▸ **PROMPT**
Each line below is to be copied exactly; images do not go into the copy.

▸ **RECORDS TO USE**
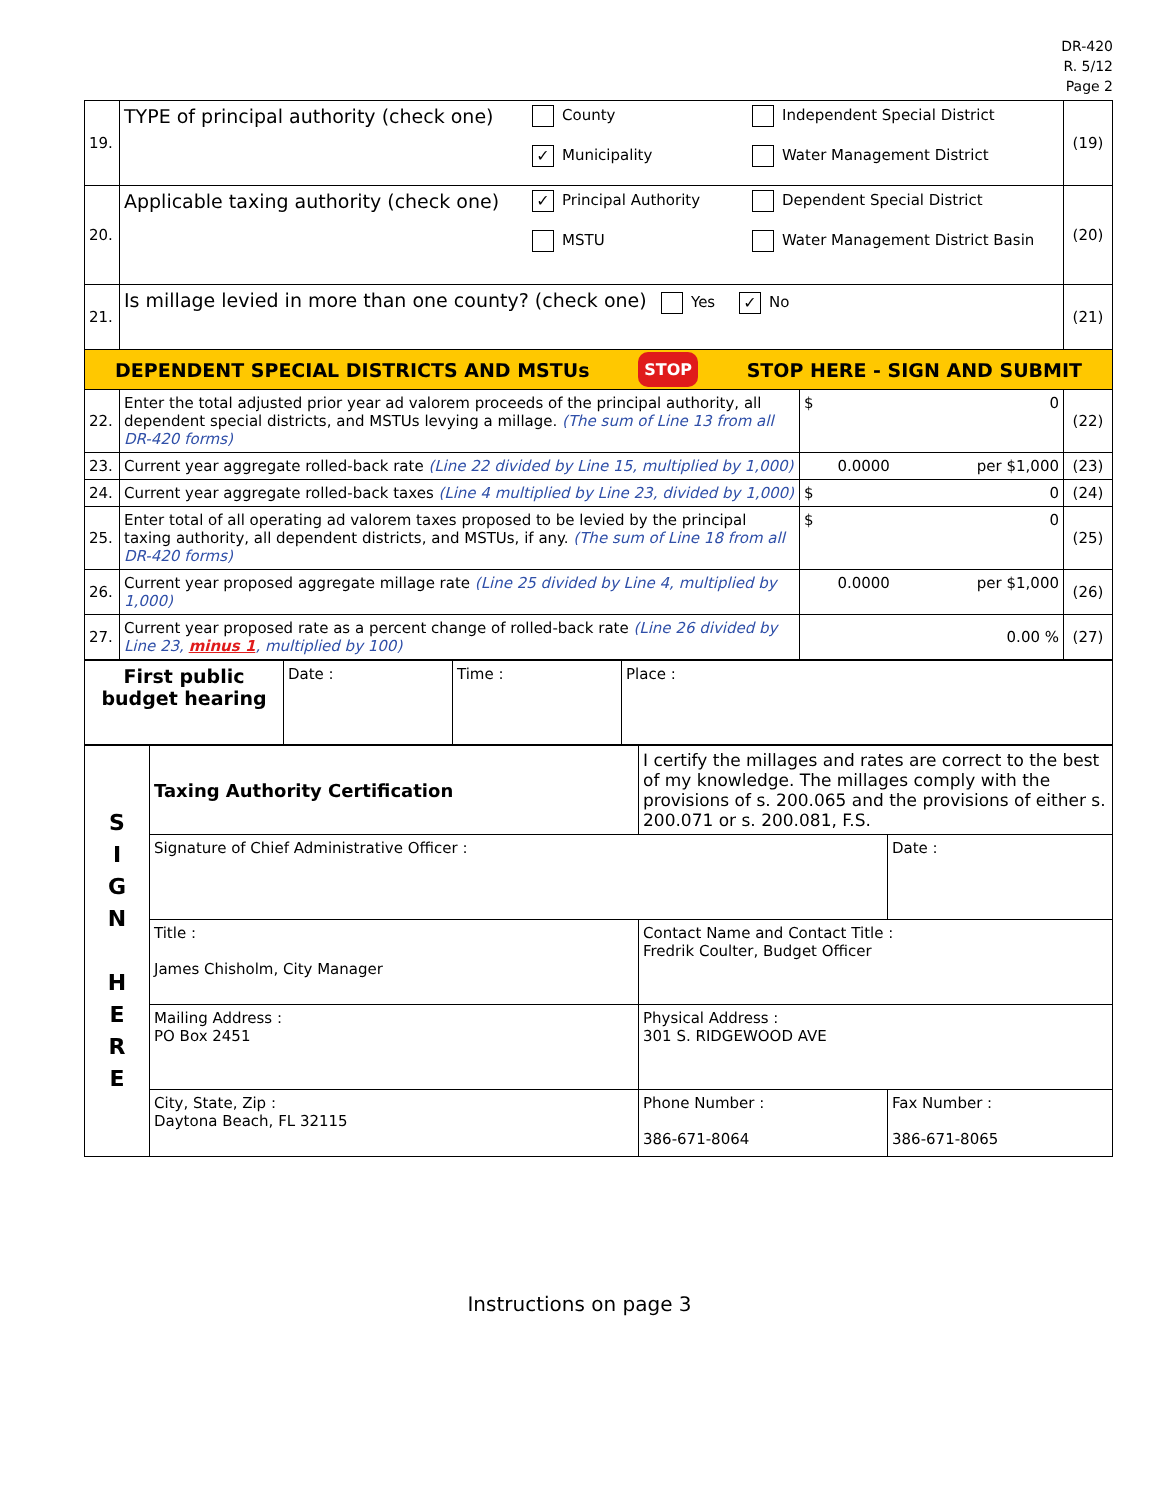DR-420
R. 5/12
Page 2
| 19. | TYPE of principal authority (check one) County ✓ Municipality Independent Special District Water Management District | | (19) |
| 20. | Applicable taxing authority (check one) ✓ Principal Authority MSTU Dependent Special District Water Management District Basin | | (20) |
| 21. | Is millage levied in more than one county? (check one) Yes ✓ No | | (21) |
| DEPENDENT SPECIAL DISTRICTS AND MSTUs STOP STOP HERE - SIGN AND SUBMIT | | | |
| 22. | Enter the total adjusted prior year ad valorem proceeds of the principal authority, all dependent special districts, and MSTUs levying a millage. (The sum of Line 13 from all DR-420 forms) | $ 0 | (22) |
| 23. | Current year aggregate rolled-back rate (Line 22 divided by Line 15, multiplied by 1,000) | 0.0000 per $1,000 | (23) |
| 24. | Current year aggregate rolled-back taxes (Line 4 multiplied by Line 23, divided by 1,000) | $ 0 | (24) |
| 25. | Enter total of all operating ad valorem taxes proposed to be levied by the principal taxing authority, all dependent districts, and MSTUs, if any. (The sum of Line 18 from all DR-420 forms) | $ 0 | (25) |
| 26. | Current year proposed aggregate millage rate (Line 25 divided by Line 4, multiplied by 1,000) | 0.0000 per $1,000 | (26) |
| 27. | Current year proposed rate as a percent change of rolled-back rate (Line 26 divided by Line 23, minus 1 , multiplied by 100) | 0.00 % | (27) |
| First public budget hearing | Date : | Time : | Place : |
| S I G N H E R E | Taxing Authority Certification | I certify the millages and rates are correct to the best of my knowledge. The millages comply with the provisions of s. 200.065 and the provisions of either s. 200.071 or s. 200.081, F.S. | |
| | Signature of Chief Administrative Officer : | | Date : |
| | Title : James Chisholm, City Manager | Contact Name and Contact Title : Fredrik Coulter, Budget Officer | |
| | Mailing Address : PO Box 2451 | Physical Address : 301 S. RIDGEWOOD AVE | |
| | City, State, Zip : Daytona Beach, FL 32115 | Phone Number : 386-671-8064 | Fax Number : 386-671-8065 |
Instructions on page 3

▸ **TASK RESPONSE**
DR-420
R. 5/12
Page 2
| 19. | TYPE of principal authority (check one) County ✓ Municipality Independent Special District Water Management District | | (19) |
| 20. | Applicable taxing authority (check one) ✓ Principal Authority MSTU Dependent Special District Water Management District Basin | | (20) |
| 21. | Is millage levied in more than one county? (check one) Yes ✓ No | | (21) |
| DEPENDENT SPECIAL DISTRICTS AND MSTUs STOP STOP HERE - SIGN AND SUBMIT | | | |
| 22. | Enter the total adjusted prior year ad valorem proceeds of the principal authority, all dependent special districts, and MSTUs levying a millage. (The sum of Line 13 from all DR-420 forms) | $ 0 | (22) |
| 23. | Current year aggregate rolled-back rate (Line 22 divided by Line 15, multiplied by 1,000) | 0.0000 per $1,000 | (23) |
| 24. | Current year aggregate rolled-back taxes (Line 4 multiplied by Line 23, divided by 1,000) | $ 0 | (24) |
| 25. | Enter total of all operating ad valorem taxes proposed to be levied by the principal taxing authority, all dependent districts, and MSTUs, if any. (The sum of Line 18 from all DR-420 forms) | $ 0 | (25) |
| 26. | Current year proposed aggregate millage rate (Line 25 divided by Line 4, multiplied by 1,000) | 0.0000 per $1,000 | (26) |
| 27. | Current year proposed rate as a percent change of rolled-back rate (Line 26 divided by Line 23, minus 1 , multiplied by 100) | 0.00 % | (27) |
| First public budget hearing | Date : | Time : | Place : |
| S I G N H E R E | Taxing Authority Certification | I certify the millages and rates are correct to the best of my knowledge. The millages comply with the provisions of s. 200.065 and the provisions of either s. 200.071 or s. 200.081, F.S. | |
| | Signature of Chief Administrative Officer : | | Date : |
| | Title : James Chisholm, City Manager | Contact Name and Contact Title : Fredrik Coulter, Budget Officer | |
| | Mailing Address : PO Box 2451 | Physical Address : 301 S. RIDGEWOOD AVE | |
| | City, State, Zip : Daytona Beach, FL 32115 | Phone Number : 386-671-8064 | Fax Number : 386-671-8065 |
Instructions on page 3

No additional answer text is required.